Philosophy and approach
The mdacli project evolved from our experiences in taurenmd and maicos which both build a CLI interface on the fly.
They were developed since we were facing the same problem in the labs regularly. New students/scientists start writing their analysis scripts and face the same challenges and problems i.e.
How to initialize the universe and loop through frames without copying many lines of code?
How to write a CLI parser to analyze several of their simulations?
How to process and save their trajectories in a clever way?
…
Some of these problems can be solved by using the
MDAnalysis.analysis.base.AnalysisBase
class of MDA. However,
this class is limited to python, and sometimes a direct CLI to these
scripts is very helpful for the day-to-day analysis.
A generic CLI wrapper for all classes based on the AnalysisBase could
therefore help people to analyze their simulation
data with the least effort. With this approach, it is easier to use for
MDA-users since they just stay within their known universe
with known selection commands and results structures.
An existing framework makes it also more attractive for users
and developers to write their analysis using the
base.AnalysisBase.
Starting from taurenmd and maicos we
developed a general CLI for any
MDAnalysis.analysis.base.AnalysisBase
class.
mdacli detects all analysis classes located inside the
MDA project and builds a CLI wrapper around them.
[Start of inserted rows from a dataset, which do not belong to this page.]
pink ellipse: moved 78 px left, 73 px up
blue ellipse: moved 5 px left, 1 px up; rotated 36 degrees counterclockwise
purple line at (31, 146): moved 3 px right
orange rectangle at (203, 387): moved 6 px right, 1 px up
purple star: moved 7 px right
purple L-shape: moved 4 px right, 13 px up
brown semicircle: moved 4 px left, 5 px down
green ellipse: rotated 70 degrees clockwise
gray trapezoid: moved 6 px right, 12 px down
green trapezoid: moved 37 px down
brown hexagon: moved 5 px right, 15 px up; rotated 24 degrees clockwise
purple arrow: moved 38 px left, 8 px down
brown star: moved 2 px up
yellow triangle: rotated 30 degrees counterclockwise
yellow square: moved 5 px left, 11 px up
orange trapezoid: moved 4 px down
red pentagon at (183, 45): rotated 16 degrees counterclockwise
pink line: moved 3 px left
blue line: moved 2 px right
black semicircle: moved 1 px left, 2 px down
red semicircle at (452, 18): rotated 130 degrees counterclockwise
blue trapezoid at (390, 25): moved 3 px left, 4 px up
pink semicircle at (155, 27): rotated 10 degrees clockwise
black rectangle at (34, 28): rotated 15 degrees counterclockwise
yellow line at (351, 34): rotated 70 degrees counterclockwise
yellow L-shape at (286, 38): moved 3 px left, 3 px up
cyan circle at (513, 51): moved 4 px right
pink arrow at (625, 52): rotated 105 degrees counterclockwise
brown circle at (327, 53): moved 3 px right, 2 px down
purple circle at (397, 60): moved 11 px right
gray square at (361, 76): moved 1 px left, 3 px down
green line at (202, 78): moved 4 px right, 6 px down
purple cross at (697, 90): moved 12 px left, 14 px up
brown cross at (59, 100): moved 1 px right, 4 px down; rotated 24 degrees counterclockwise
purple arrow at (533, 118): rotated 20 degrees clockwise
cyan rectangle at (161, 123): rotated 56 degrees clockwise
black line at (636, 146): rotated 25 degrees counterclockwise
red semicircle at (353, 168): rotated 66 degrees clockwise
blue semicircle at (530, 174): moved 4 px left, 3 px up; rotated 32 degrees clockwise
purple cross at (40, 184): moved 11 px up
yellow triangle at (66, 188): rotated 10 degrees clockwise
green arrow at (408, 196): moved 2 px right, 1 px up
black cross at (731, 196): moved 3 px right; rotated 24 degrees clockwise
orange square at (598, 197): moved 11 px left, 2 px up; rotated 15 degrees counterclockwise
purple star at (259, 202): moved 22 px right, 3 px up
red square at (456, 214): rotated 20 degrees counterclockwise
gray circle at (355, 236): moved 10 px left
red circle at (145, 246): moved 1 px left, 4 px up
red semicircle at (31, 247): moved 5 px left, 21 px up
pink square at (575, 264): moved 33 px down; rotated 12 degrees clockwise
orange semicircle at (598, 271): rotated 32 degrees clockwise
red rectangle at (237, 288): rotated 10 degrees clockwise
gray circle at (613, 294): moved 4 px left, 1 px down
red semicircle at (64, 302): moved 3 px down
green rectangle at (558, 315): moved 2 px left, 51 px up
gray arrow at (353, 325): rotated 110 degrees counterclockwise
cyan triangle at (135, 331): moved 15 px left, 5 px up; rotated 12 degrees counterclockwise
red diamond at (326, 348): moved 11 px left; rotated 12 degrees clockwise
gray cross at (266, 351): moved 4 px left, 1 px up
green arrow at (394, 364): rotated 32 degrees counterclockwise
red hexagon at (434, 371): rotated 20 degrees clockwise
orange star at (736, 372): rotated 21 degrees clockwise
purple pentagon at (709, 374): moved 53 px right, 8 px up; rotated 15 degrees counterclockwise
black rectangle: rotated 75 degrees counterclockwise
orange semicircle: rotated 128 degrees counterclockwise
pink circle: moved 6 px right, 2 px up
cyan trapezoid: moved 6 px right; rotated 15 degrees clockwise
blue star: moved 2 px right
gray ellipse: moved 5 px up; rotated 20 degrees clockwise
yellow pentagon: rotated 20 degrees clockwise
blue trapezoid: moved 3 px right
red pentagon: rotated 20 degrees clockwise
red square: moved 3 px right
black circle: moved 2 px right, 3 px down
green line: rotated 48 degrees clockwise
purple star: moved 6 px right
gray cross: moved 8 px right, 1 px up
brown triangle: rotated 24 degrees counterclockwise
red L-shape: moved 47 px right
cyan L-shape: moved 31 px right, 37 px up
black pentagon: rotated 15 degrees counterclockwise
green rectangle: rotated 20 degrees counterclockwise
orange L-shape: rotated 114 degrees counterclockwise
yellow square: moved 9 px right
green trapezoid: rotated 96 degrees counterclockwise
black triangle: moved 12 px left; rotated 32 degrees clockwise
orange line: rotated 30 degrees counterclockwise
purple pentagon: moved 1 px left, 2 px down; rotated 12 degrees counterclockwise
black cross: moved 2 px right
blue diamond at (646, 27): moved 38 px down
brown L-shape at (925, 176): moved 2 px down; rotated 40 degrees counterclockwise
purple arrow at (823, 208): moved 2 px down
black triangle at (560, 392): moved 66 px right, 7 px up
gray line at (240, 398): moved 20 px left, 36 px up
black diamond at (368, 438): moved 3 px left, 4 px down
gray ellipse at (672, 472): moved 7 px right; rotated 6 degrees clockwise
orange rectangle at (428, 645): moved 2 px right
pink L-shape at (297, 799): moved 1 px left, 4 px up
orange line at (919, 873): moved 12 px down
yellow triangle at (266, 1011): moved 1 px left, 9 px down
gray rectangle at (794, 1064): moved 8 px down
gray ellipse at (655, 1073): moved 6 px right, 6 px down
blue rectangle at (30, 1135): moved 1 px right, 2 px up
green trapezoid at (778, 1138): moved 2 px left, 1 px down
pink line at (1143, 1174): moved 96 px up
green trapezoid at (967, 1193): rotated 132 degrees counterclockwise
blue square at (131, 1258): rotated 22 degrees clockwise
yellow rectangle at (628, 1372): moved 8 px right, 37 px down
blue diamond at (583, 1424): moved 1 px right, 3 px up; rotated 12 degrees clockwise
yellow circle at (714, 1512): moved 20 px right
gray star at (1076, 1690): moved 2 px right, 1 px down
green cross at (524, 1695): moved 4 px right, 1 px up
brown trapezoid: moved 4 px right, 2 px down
The wrapper
is generic so it also applies to any downstream
project that uses the MDAnalysis.analysis.base.AnalysisBase
as parent class. If new classes are added to the
MDA codebase they are just they will show up without
any adjustments to mdacli itself.
The core of the wrapper is a docstring parser in combination
with an argument inspection using the inspect library. Based on
a created dictionary containing
each parameter of the class with its docstring and type, the actual command
line interface is build using argparse
. The syntax of the
topology and the trajectory flags (-f, -s, …) is inspired by the
GROMACS CLI
syntax.
The interface also provides a way to save the data using that all analysis results of an AnalysisBase class is stored inside results objects. The saving routines automatically detects the type of the results and saves them either as JSON dumps (for simple variables), CSV files (for 1D and 2D arrays), or zipped data dumps for high higher-dimensional arrays.